Foto: REUTERS/Clodagh Kilcoyne

Das Gesicht ist neu, weiblich und 20 Jahre jünger – der Rest scheint merkwürdig unverändert. Am vergangenen Wochenende beerbte Mary Lou McDonald (48) den Ex-Terroristen Gerry Adams (69) als Chefin der irischen Nationalistenpartei Sinn Féin. Von Wahl keine Rede: Kein anderer Politiker der von Adams seit 35 Jahren straff geführten Kaderpartei hatte es gewagt, gegen die Kandidatin der Führung anzutreten.

Sie sei "dankbar und demütig", an die Spitze der "ersten und besten Partei Irlands" zu treten, versicherte die Fraktionschefin im irischen Parlament Dáil und nannte als ihr Politikziel den alten Nationalistentraum: "Unsere Insel zu vereinigen ist das beste Ergebnis für all unsere Bürger."

Dabei gilt McDonald eigentlich als Vertreterin einer neuen, moderneren Partei. Mag sein, dass der neuen Chefin der angeblich geplante Umbau Sinn Féins (SF) nur gelingen kann, indem sie den legendären Gründervätern ihre Reverenz erweist.

Historischer Kampf

Deren Kampf gegen die Unterdrückung durch die britische Kolonialmacht führte 1916 zum Osteraufstand und 1921 zur Unabhängigkeit – freilich um den Preis der Teilung der Grünen Insel. Die sechs nordöstlichen Grafschaften, überwiegend von Protestanten bewohnt, verblieben bei London, die Regierung in Dublin regiert seither den Rest des Landes.

Dass Irland irgendwann wiedervereinigt werden solle, stand lange Zeit auch in der Verfassung der Republik.

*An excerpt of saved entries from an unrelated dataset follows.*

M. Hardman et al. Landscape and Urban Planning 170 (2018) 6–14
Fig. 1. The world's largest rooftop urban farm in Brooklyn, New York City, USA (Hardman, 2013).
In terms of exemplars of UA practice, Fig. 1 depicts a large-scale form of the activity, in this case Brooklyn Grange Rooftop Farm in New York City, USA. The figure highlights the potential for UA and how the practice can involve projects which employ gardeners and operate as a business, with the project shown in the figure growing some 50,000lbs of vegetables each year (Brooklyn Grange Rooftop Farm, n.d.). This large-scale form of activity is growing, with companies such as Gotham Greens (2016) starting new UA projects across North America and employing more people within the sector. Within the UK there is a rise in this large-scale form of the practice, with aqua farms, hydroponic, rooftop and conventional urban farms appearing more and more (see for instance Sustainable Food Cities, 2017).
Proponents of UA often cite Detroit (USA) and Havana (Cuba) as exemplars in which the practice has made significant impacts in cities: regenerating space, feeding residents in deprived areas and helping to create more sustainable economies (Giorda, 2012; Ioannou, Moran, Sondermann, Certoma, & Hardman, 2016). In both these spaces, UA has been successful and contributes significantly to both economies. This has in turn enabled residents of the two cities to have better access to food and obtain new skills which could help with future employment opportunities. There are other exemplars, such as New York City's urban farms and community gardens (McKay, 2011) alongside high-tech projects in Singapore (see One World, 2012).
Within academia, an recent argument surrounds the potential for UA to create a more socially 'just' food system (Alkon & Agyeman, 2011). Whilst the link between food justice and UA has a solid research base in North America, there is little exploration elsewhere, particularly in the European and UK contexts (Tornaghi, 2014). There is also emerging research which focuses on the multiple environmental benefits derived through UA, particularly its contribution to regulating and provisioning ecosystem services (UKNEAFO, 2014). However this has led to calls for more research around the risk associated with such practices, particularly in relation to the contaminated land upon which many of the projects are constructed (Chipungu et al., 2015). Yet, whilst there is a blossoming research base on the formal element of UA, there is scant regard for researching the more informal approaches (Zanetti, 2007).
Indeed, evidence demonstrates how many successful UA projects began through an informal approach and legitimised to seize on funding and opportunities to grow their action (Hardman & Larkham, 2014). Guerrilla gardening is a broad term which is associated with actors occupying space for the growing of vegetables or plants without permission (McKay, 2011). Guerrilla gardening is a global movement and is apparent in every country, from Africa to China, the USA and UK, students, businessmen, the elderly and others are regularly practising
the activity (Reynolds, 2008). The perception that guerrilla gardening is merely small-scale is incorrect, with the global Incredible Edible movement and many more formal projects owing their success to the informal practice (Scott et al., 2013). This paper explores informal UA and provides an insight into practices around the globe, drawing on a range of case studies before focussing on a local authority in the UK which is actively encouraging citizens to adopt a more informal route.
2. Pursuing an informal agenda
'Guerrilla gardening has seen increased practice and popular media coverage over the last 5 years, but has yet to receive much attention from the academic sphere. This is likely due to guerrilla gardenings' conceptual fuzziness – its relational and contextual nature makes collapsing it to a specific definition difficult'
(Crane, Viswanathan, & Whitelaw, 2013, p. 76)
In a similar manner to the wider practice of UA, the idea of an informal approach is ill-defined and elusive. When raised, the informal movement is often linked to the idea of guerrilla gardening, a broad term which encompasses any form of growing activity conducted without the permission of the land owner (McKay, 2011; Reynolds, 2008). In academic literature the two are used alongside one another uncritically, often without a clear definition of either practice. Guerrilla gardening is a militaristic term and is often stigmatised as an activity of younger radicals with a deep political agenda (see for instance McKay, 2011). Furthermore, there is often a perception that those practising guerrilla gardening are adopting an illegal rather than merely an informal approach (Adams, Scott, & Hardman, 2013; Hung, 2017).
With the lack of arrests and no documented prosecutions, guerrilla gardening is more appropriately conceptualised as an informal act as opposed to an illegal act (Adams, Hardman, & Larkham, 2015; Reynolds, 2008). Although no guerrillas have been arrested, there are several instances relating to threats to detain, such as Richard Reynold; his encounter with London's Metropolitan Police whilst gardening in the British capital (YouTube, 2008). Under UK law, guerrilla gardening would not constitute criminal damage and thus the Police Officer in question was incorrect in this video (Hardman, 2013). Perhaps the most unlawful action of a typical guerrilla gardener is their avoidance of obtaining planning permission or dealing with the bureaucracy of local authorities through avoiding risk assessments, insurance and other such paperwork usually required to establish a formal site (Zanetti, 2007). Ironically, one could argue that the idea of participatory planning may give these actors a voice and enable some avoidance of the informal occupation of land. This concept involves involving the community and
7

Im Zug des Karfreitagsabkommens, das am 10. April 1998 den 30 Jahre lang andauernden Bürgerkrieg in Nordirland beendete, wurde der entsprechende Passus gestrichen.

In Umfragen geben sich die Südiren da eher zurückhaltend, und die protestantischen Unionisten im Norden wollen davon ohnehin nichts wissen. McDonald meint daher, man müsse "unsere unionistischen Freunde und Nachbarn überzeugen": Sie sollten sich am "Bau eines neuen Irland" beteiligen. Ob dazu die Wiederbelebung der Allparteienregierung in Belfast gehört? Gestern, Montag, reisten jedenfalls die konservativen Premiers Theresa May (Großbritannien) und Leo Varadkar (Irland) nach Nordirland, um dort vor allem der Unionistenpartei DUP unter Arlene Foster sowie SF ins Gewissen zu reden.

Subventionsskandal

Vor 13 Monaten hatte SF seine Minister aus der Belfaster Regionalregierung zurückgezogen. Der Protest richtete sich gegen einen Subventionsskandal, in den Foster verwickelt ist, ebenso wie gegen die generell als arrogant empfundene Haltung der DUP. Womöglich sehen die Linksnationalisten jetzt den Zeitpunkt gekommen, durch die Rückkehr an die Macht in Belfast ihre Regierungsfähigkeit auch in Dublin unter Beweis zu stellen.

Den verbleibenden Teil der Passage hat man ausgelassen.